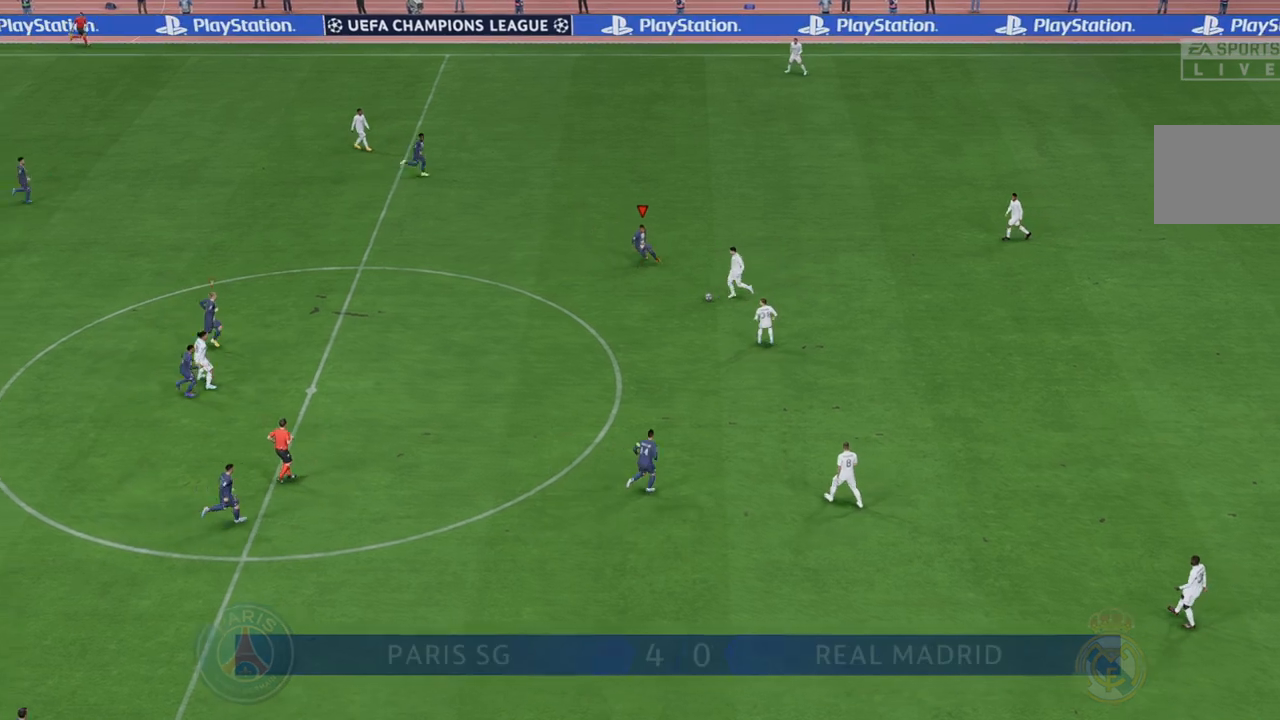
{"buttons": ["R2"], "left_stick": "down-left", "right_stick": "center", "events": [[333, "left_stick", "down-left"]]}
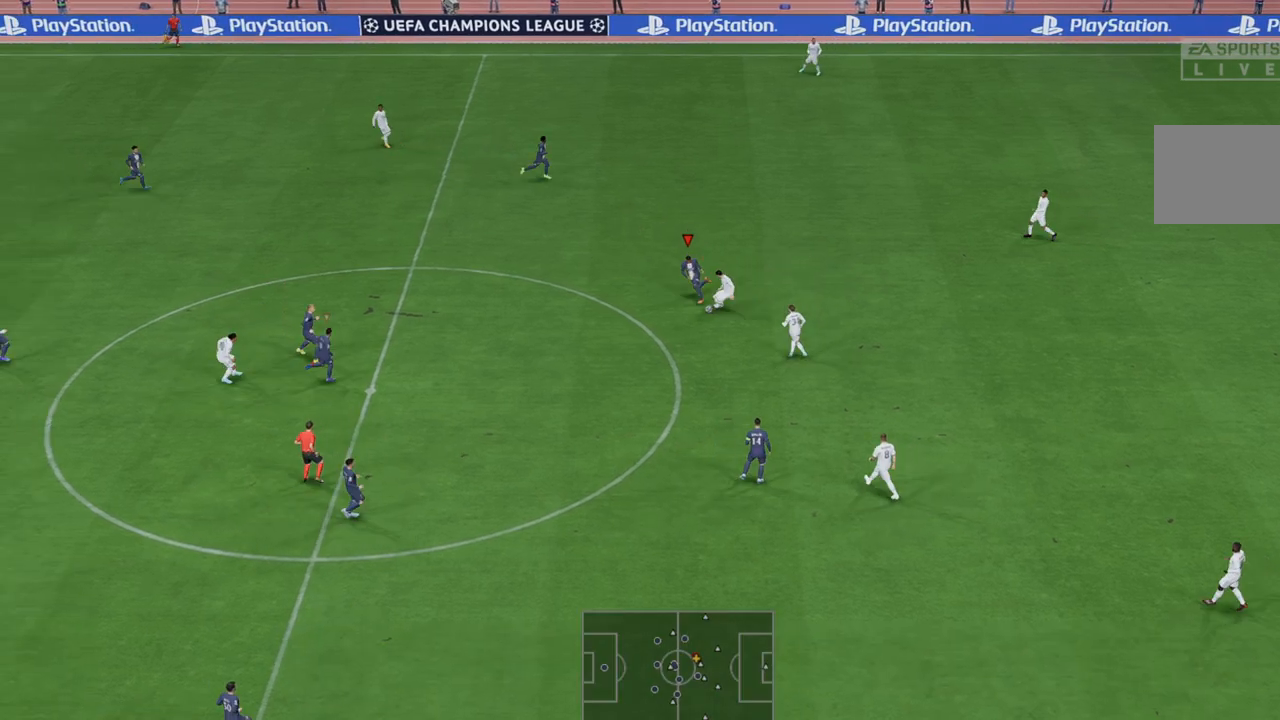
{"buttons": ["R2"], "left_stick": "down", "right_stick": "center", "events": [[500, "left_stick", "down"]]}
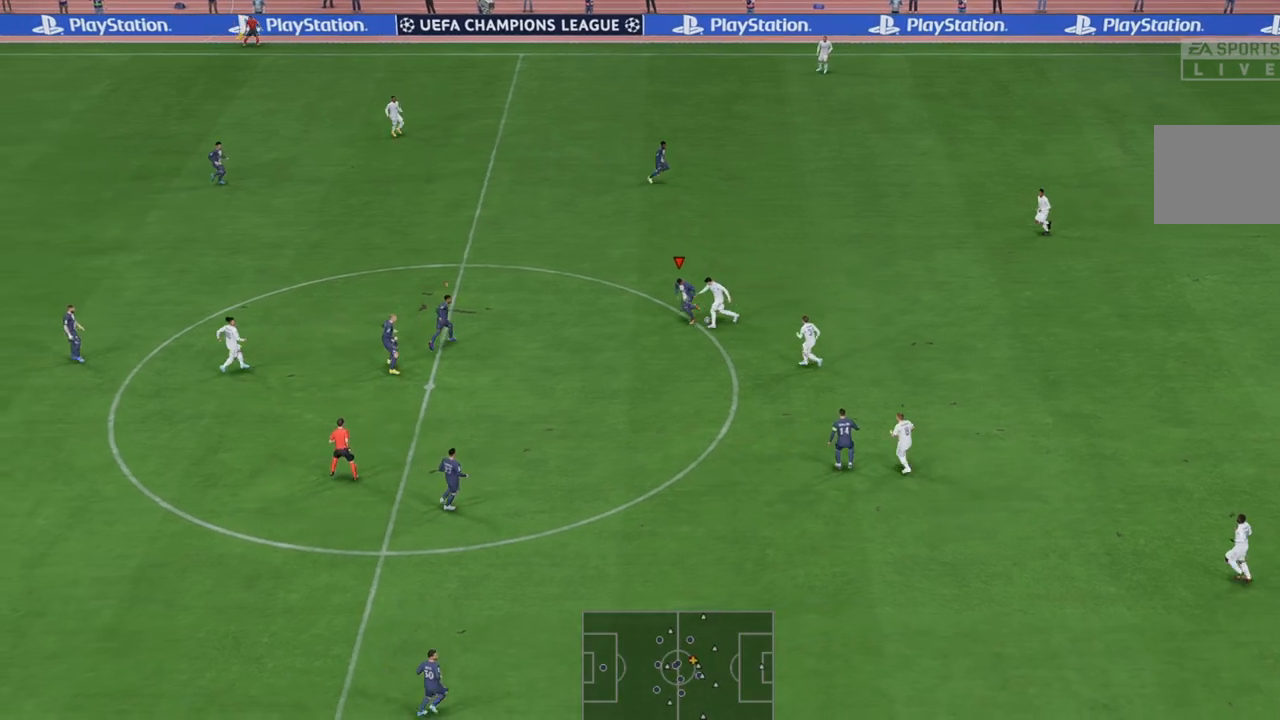
{"buttons": ["R2"], "left_stick": "down-right", "right_stick": "center", "events": [[250, "left_stick", "down-right"]]}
····················
_What you should do_:
Reproduce the data above exactly, leaving each picture out.

_Solved exercise_:
{"buttons": ["R2"], "left_stick": "down-left", "right_stick": "center", "events": [[333, "left_stick", "down-left"]]}
{"buttons": ["R2"], "left_stick": "down", "right_stick": "center", "events": [[500, "left_stick", "down"]]}
{"buttons": ["R2"], "left_stick": "down-right", "right_stick": "center", "events": [[250, "left_stick", "down-right"]]}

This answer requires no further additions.